The 19th century belonged to England, the 20th century belonged to the U.S., and the 21st century belongs to China. Invest accordingly.” With this statement, Warren Buffet emphasized how the United States lost its edge, and how it all benefits China, who has opened up to foreign investments and enterprises. With its 1.3 billion consumers, a rapidly growing middle-class having more disposable income than ever, China offers an excellent growth opportunity for Western brands.

This is why over the last decades, countless companies have tried to access the Chinese market to gain a foothold of the world’s second-largest economy.

However, many have underestimated the barriers to enter this very specific market. What are they?

Finding a Chinese name

First, the most obvious but also one of the most important ones is the language barrier. Not only not speaking Chinese will prevent one from understanding their Chinese partners and consumers, but it will also greatly affect the overall understanding of this unique culture.

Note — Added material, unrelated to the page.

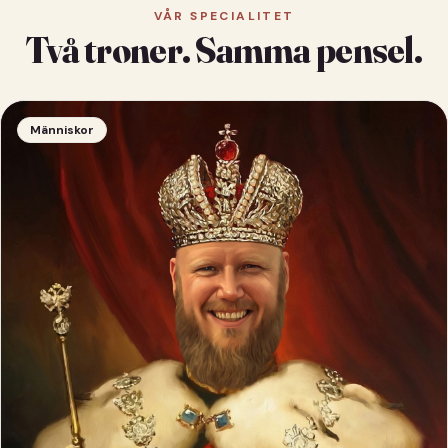
VÅR SPECIALITET
Två troner. Samma pensel.
Människor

For instance, choosing a Chinese name for a brand is extremely important, and it has even become a business itself. In China, names are imbued with deep significance, and an off-key name could have serious financial consequences.

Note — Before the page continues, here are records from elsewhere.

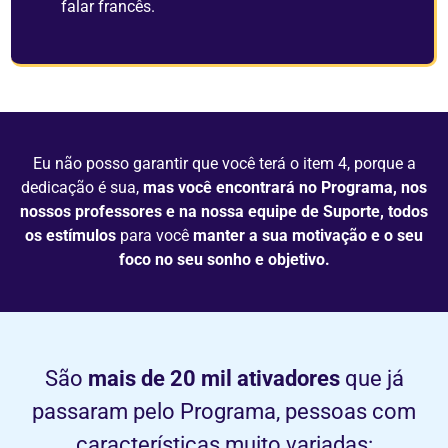
falar
francês.
Eu
não
posso
garantir
que
você
terá
o
item
4,
porque
a
dedicação
é
sua,
mas
você
encontrará
no
Programa
,
nos
nossos
professores
e
na nossa equipe de Suporte
,
todos
os
estímulos
para
você
manter
a
sua
motivação
e
o
seu
foco
no
seu
sonho
e
objetivo
.
São
mais de
20 mil
ativadores
que já
passaram pelo Programa,
pessoas com
características
muito variadas:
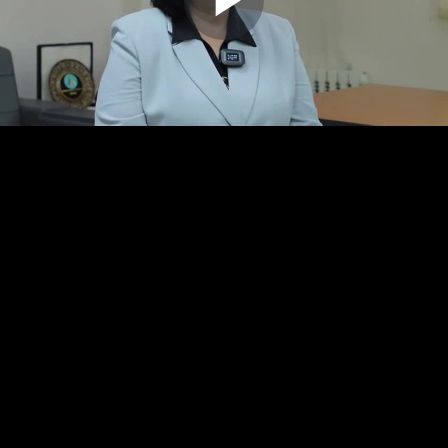
Play
Video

Take the example of the French brand Peugeot. In China, France evokes luxury or romanticism, this is why French luxury brands are striving on the Chinese market, but not French carmakers. French automotive companies indeed don’t hold the same prestige as their Western counterparts, such as Germany.

Peugeot still decided to enter the Chinese market with a joint-venture in 1992. They chose the Chinese name 标致 (Biāozhì), translating as beautiful or “handsome”. However, they did not realize that it was really close to the word Biaozi, meaning prostitute in Chinese. Therefore, one of their ads’ slogan “Canton’s Peugeot offers you the best services” could also mean “Canton’s prostitute offers you the best services”.

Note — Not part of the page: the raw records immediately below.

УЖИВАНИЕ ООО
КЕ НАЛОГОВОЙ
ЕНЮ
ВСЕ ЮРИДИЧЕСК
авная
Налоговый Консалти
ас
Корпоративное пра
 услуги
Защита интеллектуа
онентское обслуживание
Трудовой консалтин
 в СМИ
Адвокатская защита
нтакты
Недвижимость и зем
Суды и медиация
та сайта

This reckless mistake was made because Peugeot’s French team did not realize how important names are in China, and because they did not take the time to listen to their Chinese partner’s counsel.

This, combined with the perceived image of France in China resulted in the bad performance of the company. Still today, PSA Group is having a hard time performing on the Chinese market.

Peugeot is not an isolated case. Many other Western brands chose odd brand names that led to ridicule from Chinese people.

Understanding the culture

If you want to do business in China, forget all you think you know in business. Chinese consumers are unique and copying and pasting a Western strategy on the Chinese market is destined to fail. This is valid for the way you do business, and most importantly, the way you communicate.

Chinese consumers are sophisticated and demand flawless communication from foreign brands when addressing them.

However, these past years, numerous luxury brands riled Chinese with fashion and beauty faux pas. From Balenciaga, Dior, Versace and Balenciaga, they all provoked – and felt – the anger of Chinese internet users.

Dolce Gabbana controversy

Dolce Gabbana

The latest Dolce & Gabbana crisis is the perfect example to show how important perception is in China. In late 2018, the Italian brand ran a series of adverts showing a model struggling to use chopsticks to eat spaghetti & pizza, offending Chinese netizens that accused the brand of racism. When co-founder Stefano Gabbana reacted in private messages on Instagram calling Chinese a “country of sh**”.

This is went everything went downhill: the brand ambassadors and models announced that they would boycott the label, which resulted in Dolce & Gabbana canceling fashion shows in China and shutting down stores in China.

 

 

 

Dior

Recently, Dior also sparked outrage among Chinese internet users, when, during a workshop in a Chinese university, it revealed a map of China that did not include Taiwan. A student intervened and asked why it was not featured on the map, to which the presented responded saying that it was “too small “ to appear on the map, when Hainan, which is much smaller than Taiwan, wad featured.

It only took a few hours for Chinese netizens to demand explanations and a global apology from Dior. Even though the brand later apologized, it did not do so on a global scale, which made Chinese users think that they did not mean it.

Many similar cases occurred with foreign luxury brands in China, which makes us think that foreign brands do not measure the impact of their miscommunications and how it could affect their business.

As a matter of fact, according to Bain & Company, Chinese shoppers are to make up 46% of the world’s luxury goods purchases in 2025.

Why do foreign companies still make these mistakes today?

The common mistake that foreign players make when they come to China is to think that China is comparable to the West. They assume that what worked in the U.S or Europe will work in China too. They think they know what Chinese consumers want and how they think. Well, many cases proved that wrong. China is an incomparable market and should be treated as such.

Foreign brands should therefore study the market and ensure that their product fits the Chinese market. They should also, and that is very important, listen to their Chinese partner. It is common sense, but still today, many companies privilege their headquarters’ counsel than the Chinese team’s one.